Aus fünf Gruppen muss ich mich jeweils für eine Übung entscheiden (Laufen, Springen, Werfen, Ausdauer, Schwimmen). In der Gruppe vier habe ich die Auswahl zwischen Kugelstoßen, Schlagball, Wurfball, Schleuderball, 100 Meter Schwimmen oder Turnen. Ich versuche mich im Kugelstoßen. Doch wie weit muss ich die Kugel eigentlich stoßen? Das verrät mir ein kleines Heft vom Kreissportbund Friesland. Dort finde ich die Anforderungen nach Altersgruppen und Geschlecht unterteilt. Ich bin 27 Jahre alt, in der Altersgruppe 18 bis 29 Jahre. Die vier Kilo schwere Kugel muss ich 6,50 Meter stoßen. Das hört sich schwierig an, zumal ich diese Disziplin vorher noch nicht gemacht habe. Doch Werner (beim VTB duzt man sich) erklärt mir alles ganz freundlich.

Wieder nichts

„Die Kugel in die Hand legen, auf den Ballen, nicht festhalten, sondern nur locker mit dem Daumen stützen“, sagt er. Da ich Rechtshänderin bin, muss sie in die rechte Hand. Ich stehe seitlich. Den rechten Arm knicke ich ein und führe die Kugel zu meiner Schulter, wo sie ruhen soll. Den linken Arm strecke ich nach vorne. Nun folgt der schwierigste Teil: das Stoßen. Wie beim Tanzen ist die Schrittfolge – drei Schritte, wobei die Beine jedoch nicht gekreuzt werden. Am Ende folgt eine leicht Drehung nach vorne und schon passiert es. Mir rollt die Kugel in den Sand. Noch ein Versuch. Diesmal klappt es und die Kugel fliegt 4,65 Meter weit. Schade, keine 6,50 Meter denke ich und starte noch einen Versuch. Wieder nichts. Mit dem Kugelstoßen reicht es mir für heute.

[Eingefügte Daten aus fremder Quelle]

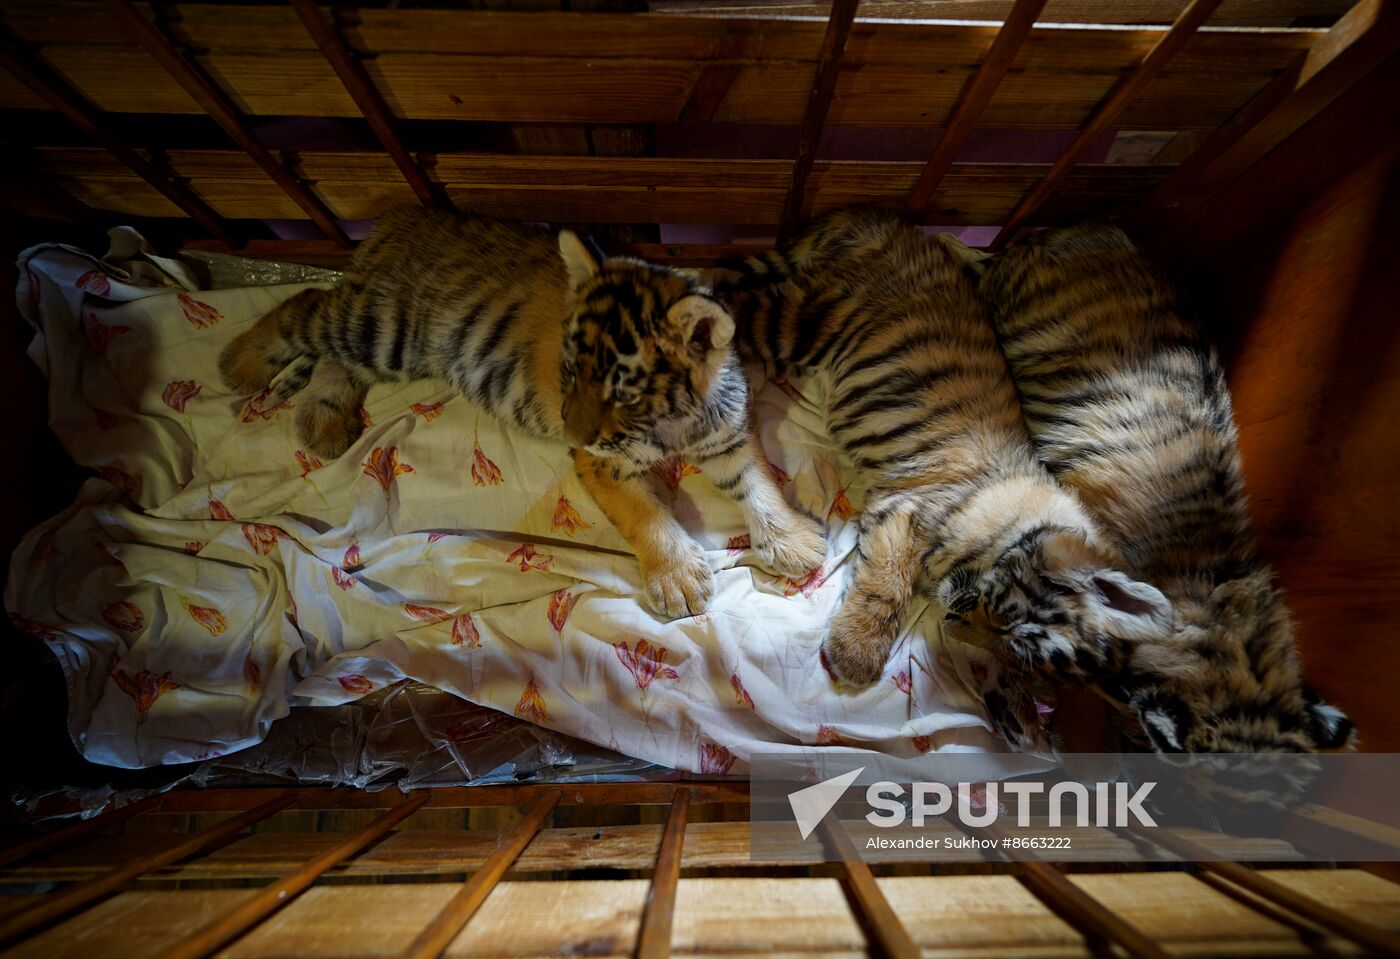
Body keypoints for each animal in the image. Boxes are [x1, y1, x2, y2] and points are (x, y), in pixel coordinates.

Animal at [218, 208, 828, 619]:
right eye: (569, 371)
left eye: (622, 392)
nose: (572, 430)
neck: (671, 422)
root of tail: (403, 215)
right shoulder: (602, 462)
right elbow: (647, 515)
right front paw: (678, 579)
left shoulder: (729, 432)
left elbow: (759, 481)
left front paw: (794, 542)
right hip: (384, 326)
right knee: (306, 307)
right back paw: (237, 363)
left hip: (393, 349)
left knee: (332, 355)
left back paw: (322, 421)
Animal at [710, 207, 1174, 688]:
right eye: (1008, 616)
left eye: (1014, 652)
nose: (951, 620)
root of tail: (879, 220)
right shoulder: (905, 510)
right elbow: (886, 587)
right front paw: (855, 655)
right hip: (807, 321)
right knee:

Auf geht es zum 100-Meter-Lauf (Gruppe drei). Ich könnte mich auch für Radfahren oder Inline-Skating entscheiden. Aber da es ja schon so gut mit dem 400-Meter-Laufen geklappt hat, bin ich zuversichtlich. Ich gehe an den Start mit der Vorsitzenden vom VTB, Marlen Webersinke, Dagmar Meinjohanns und Wolfgang Grützmacher.

Dann folgt das Kommando: „Auf die Plätze, fertig“ und bei „los“ höre ich nur ein Startsignal. Ich versuche mein Bestes zu geben – Dagmar zieht an mir vorbei wie eine Rakete. Ich renne und renne und komme als Zweite ins Ziel. Meine Zeit: 17,07 Sekunden, 16 hätte ich schaffen müssen.

Meine Lunge brennt

Ärgerlich, ganz knapp vorbei. Ein zweites Mal will ich es wissen, doch kurz vor dem Ziel geht mir die Puste aus. Meine Lunge brennt und mir ist schlecht. Ich muss mich hinsetzen. Da merke ich die Zigaretten, die ich geraucht habe. Der Sprint beweist mir, dass es mit meiner Kondition doch nicht so weit her ist.

Vielleicht kann ich noch etwas beim Weitsprung (Gruppe zwei) erreichen. Dagmar möchte den Anfang machen. Sie hat bis jetzt alle Disziplinen erfolgreich gemeistert – und auch diese besteht sie ohne Mühe. Jetzt bin ich an der Reihe. Ich habe noch etwas wackelige Knie vom Sprinten. Ich nehme Anlauf und stoße mich kräftig mit dem rechten Fuß vom Boden ab. Ich trau’ mich kaum hinzusehen, als Werner misst: 3,11 Meter. Nicht geschafft, ich hätte 3,50 Meter weit springen müssen.

Erschöpft setze ich mich ins Gras. Das ist alles gar nicht so einfach, wie es aussieht. Und etwas Wichtiges habe ich dazu gelernt: Das Fitness-Studio reicht auf keinen Fall aus, das Sportabzeichen nebenbei schaffen zu können.